───── SOURCE PASSAGE

Sunday, December 11, 2011


Is the Unknown Man E Mummy Really Penteware?

In 1886 Gaston Maspero, head of the Egyptian Antiquities Service, began the process of unwrapping the royal mummies discovered in a cache at Deir el-Bahri, near the Valley of the Kings. Whilst opening a simple, plain coffin Maspero found something that shocked and surprised him. Inside the coffin, wrapped in a sheepskin, a ritually unclean object for ancient Egyptians, was a young man, hands and feet bound, who appeared to be screaming. There were no inscriptions upon the coffin to aid identification. There was no incision on the left abdomen, whereby the internal organs would be removed. The occupant of the coffin had not been afforded the traditional mummification and, as such, Maspero was convinced there had been foul play:
All those who saw him first hand thought that [he] looked as though he had been poisoned. The contraction of the abdomen and stomach, the desperate movement with which the head is thrown back, the expression of excruciating pain spread over the face hardly allow for any other explanation……….
Others agreed with Masperos initial assessment. The physician who examined the mummy at the time, Daniel Fouquet, agreed that he had been poisoned and stated, "the last convulsions of horrid agony can, after thousands of years, still be seen." A chemist named Mathey, who did some analyses on the mummy, felt that "the wretched man must have been deliberately asphyxiated--most likely by being buried alive." Later examination by the anatomist Grafton Elliott Smith dismissed such claims and he wrote in his The Royal Mummies (1912) that "a corpse that was dead of any complaint might fall into just such an attitude as this body has assumed." But who was this mysterious mummy, denied his name, denied proper burial according to Egyptian rites, yet found amongst some of the most important rulers in Egyptian history? Maspero suggested that the mummy was that of Prince Pentewere, the son of Ramesses III (1185-1153 B.C.) who was involved in the now infamous ‘Harem Conspiracy’ against his father. The conspirators, including Pentewere, were caught and either executed most brutally or allowed to commit suicide. Would, however, such a heinous individual be allowed to be buried with the royal family?

──────────
───── DATA FOR ANALYSIS

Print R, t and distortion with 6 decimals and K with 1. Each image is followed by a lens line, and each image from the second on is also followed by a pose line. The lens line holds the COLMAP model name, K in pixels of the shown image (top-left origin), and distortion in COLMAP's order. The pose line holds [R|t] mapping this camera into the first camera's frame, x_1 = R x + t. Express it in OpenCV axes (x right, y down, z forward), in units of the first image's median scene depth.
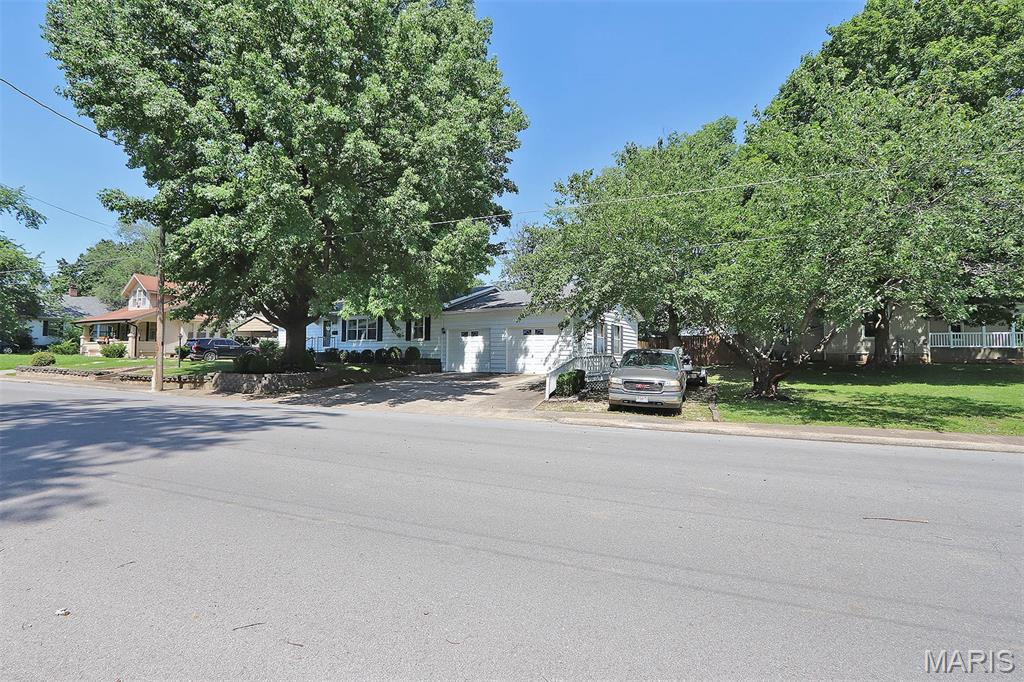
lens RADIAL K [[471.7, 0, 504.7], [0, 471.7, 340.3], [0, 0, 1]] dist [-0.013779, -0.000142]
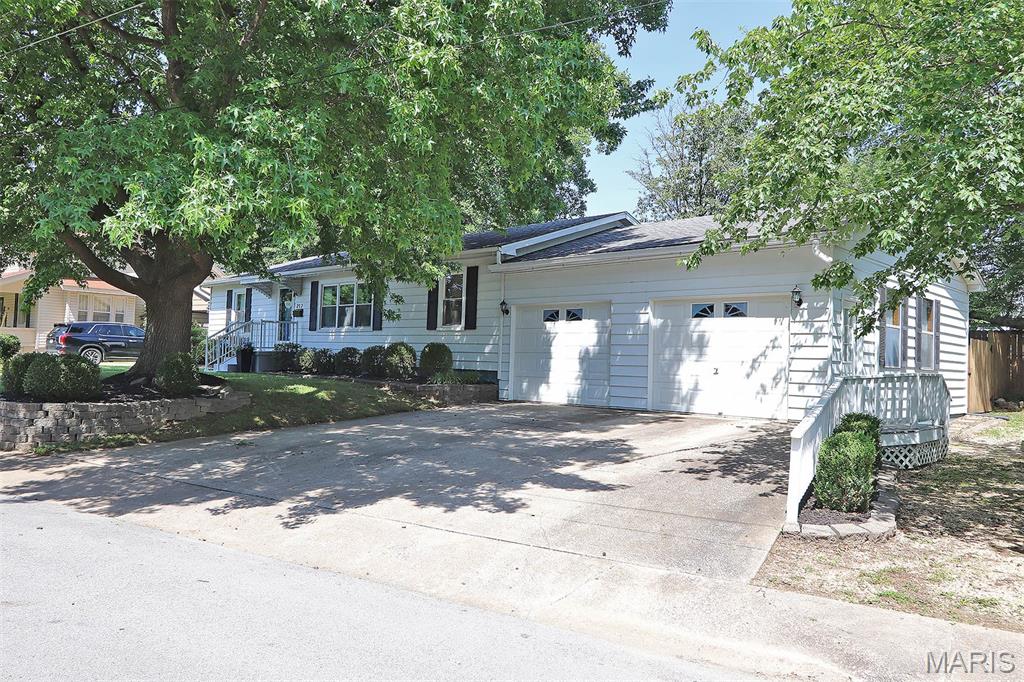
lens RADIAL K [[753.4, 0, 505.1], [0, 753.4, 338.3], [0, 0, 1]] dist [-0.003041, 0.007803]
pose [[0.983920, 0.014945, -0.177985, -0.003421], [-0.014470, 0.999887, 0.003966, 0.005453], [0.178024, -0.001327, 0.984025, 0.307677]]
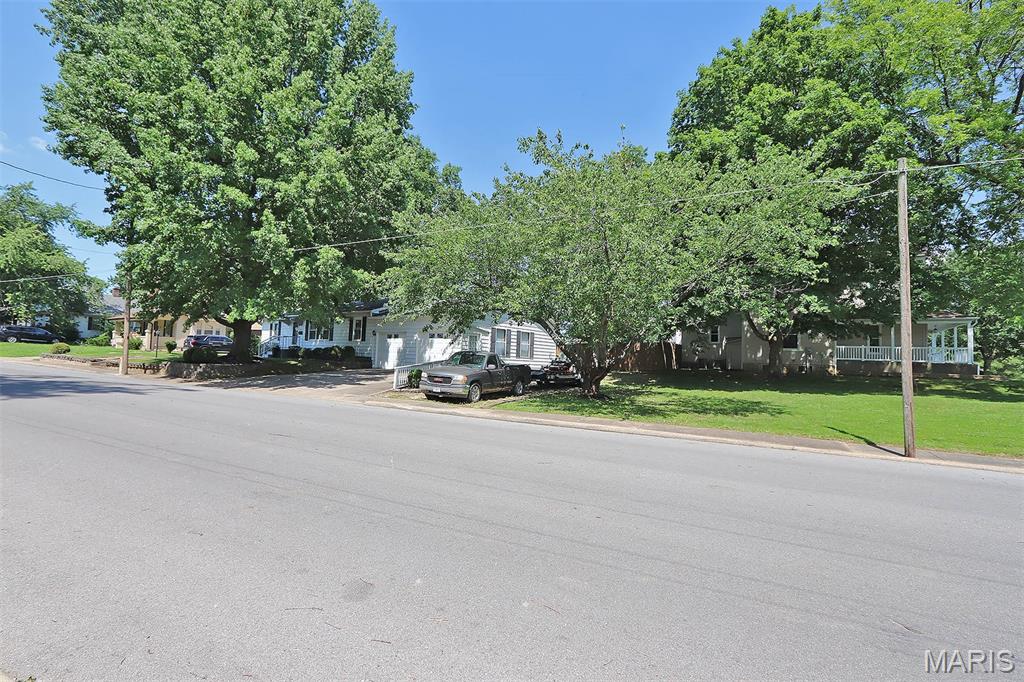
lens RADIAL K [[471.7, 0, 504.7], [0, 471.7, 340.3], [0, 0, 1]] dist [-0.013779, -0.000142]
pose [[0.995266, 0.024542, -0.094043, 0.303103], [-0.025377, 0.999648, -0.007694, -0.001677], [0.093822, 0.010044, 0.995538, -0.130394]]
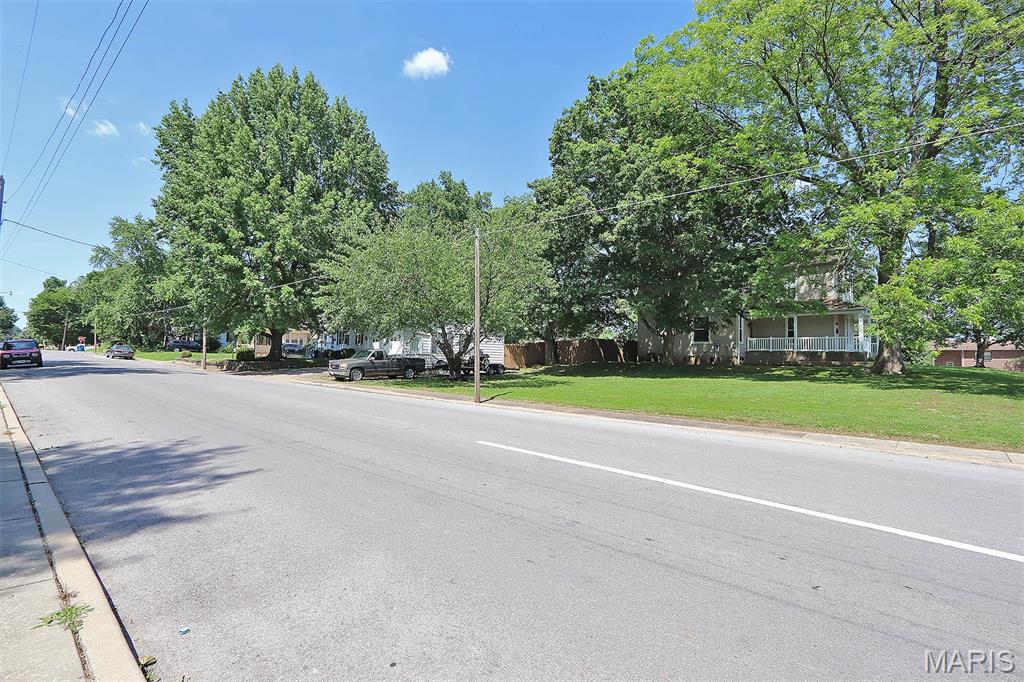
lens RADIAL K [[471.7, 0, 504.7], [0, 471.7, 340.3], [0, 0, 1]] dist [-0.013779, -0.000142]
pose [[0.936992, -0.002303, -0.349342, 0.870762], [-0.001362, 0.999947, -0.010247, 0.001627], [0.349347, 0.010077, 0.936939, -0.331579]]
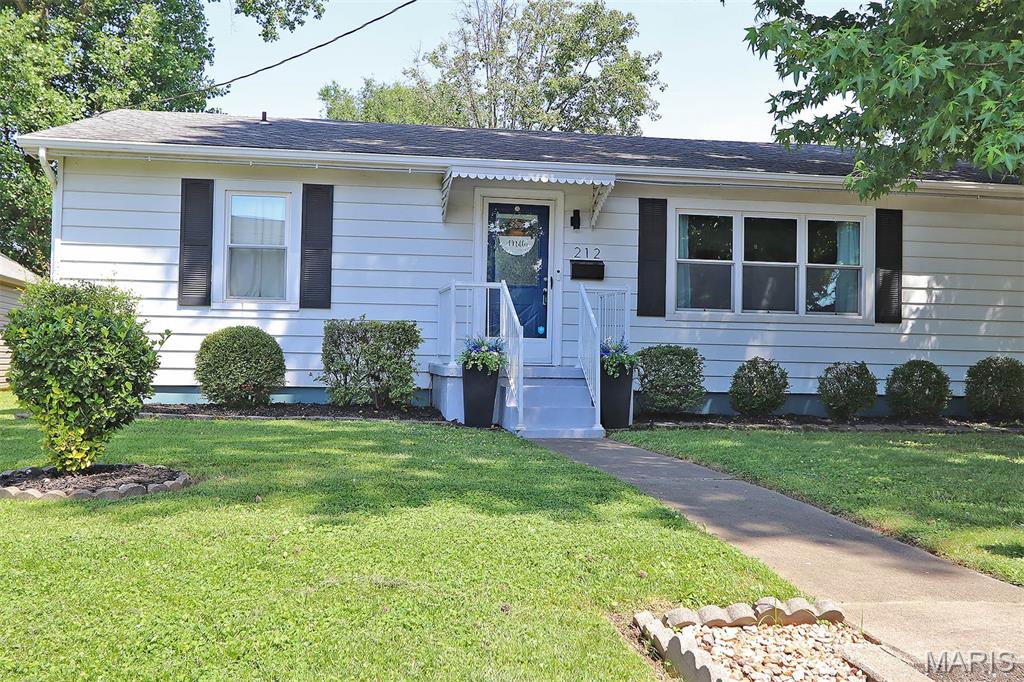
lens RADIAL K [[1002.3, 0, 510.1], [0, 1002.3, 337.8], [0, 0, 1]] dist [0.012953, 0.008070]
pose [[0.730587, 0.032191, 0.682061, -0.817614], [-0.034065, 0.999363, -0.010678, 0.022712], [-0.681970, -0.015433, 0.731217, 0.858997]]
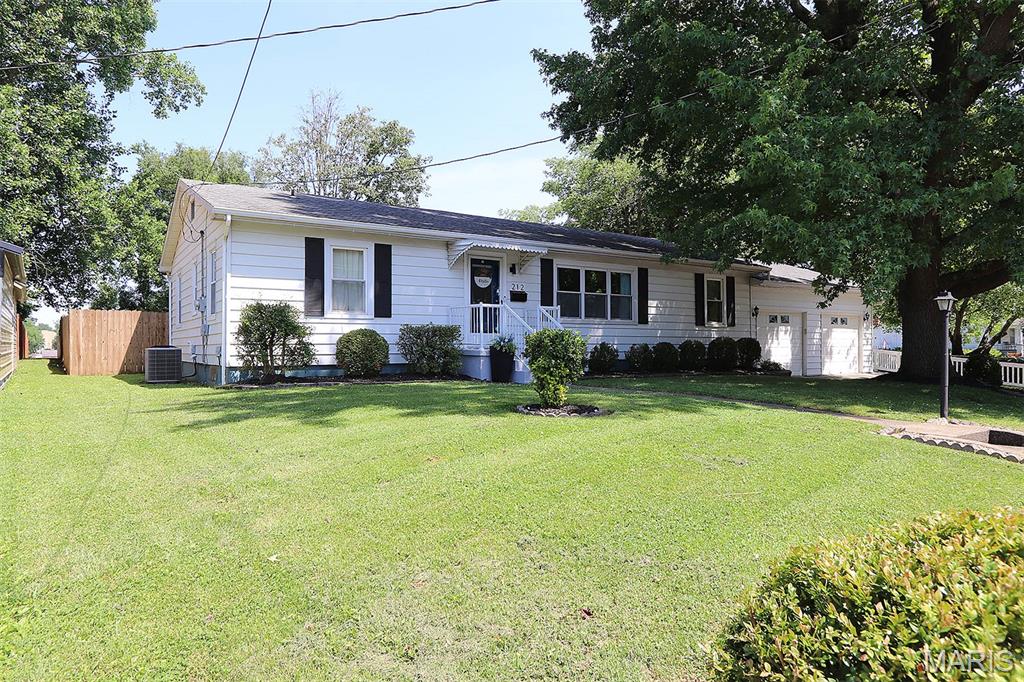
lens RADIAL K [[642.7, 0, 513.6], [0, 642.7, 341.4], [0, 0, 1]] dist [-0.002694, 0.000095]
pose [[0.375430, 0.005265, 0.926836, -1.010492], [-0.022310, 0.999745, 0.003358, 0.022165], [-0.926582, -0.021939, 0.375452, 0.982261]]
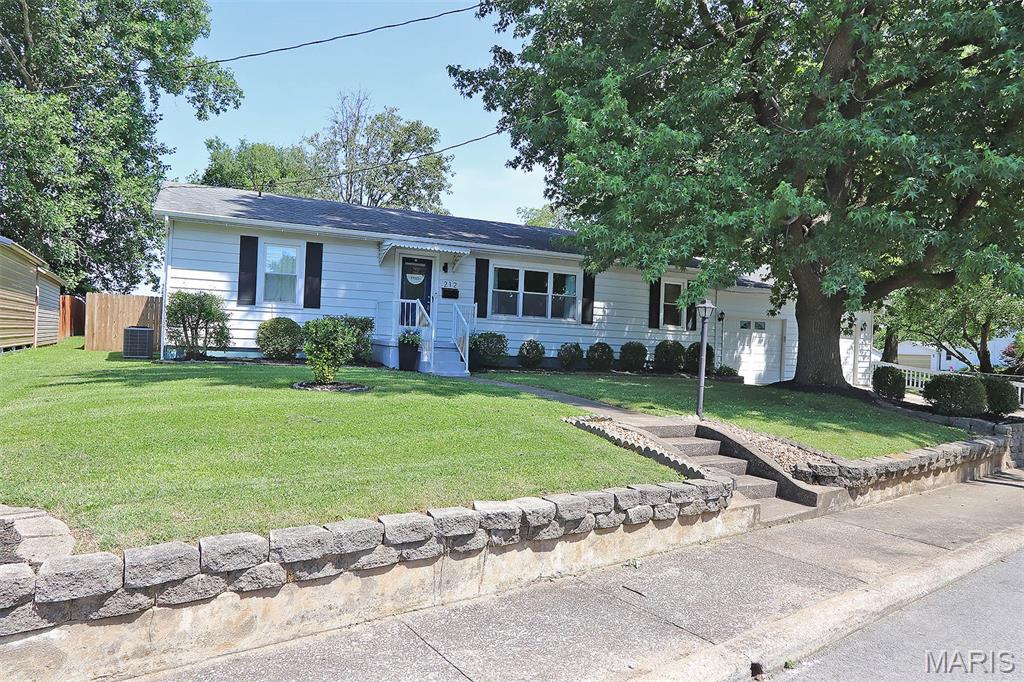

──────────

### EXERCISE OBJECTIVE
Carry on the piece about the Unknown Man E mummy from its final sentence onward.

### ANSWER BOX
In 2004, the anatomist Dr Bob Brier was given permission to examine the ‘Unknown Man E’. After detailed analysis he stated that whilst he could not prove the mummy was that of Penteware, this particular identification did fit the curious facts of the case. In September 2011, although holding no official position within the Supreme Council of Antiquities in Egypt, the ex-minister Dr Zahi Hawass announced, in a satellite broadcast link, that DNA tests had been completed on both the mummy of Ramses III and the Unknown Man E mummy, results of which confirmed that the later was indeed a son of the aforementioned Pharaoh. Could this prove that the Unknown Man E mummy really is Penteware? Not quite. Unfortunately, rather than publish these exciting results in a reputable academic/scientific journal for the world to analyse, Dr Hawass chose to announce the results in a ‘mistakes galore’ Discovery Channel documentary!!! Some things never change, do they?!!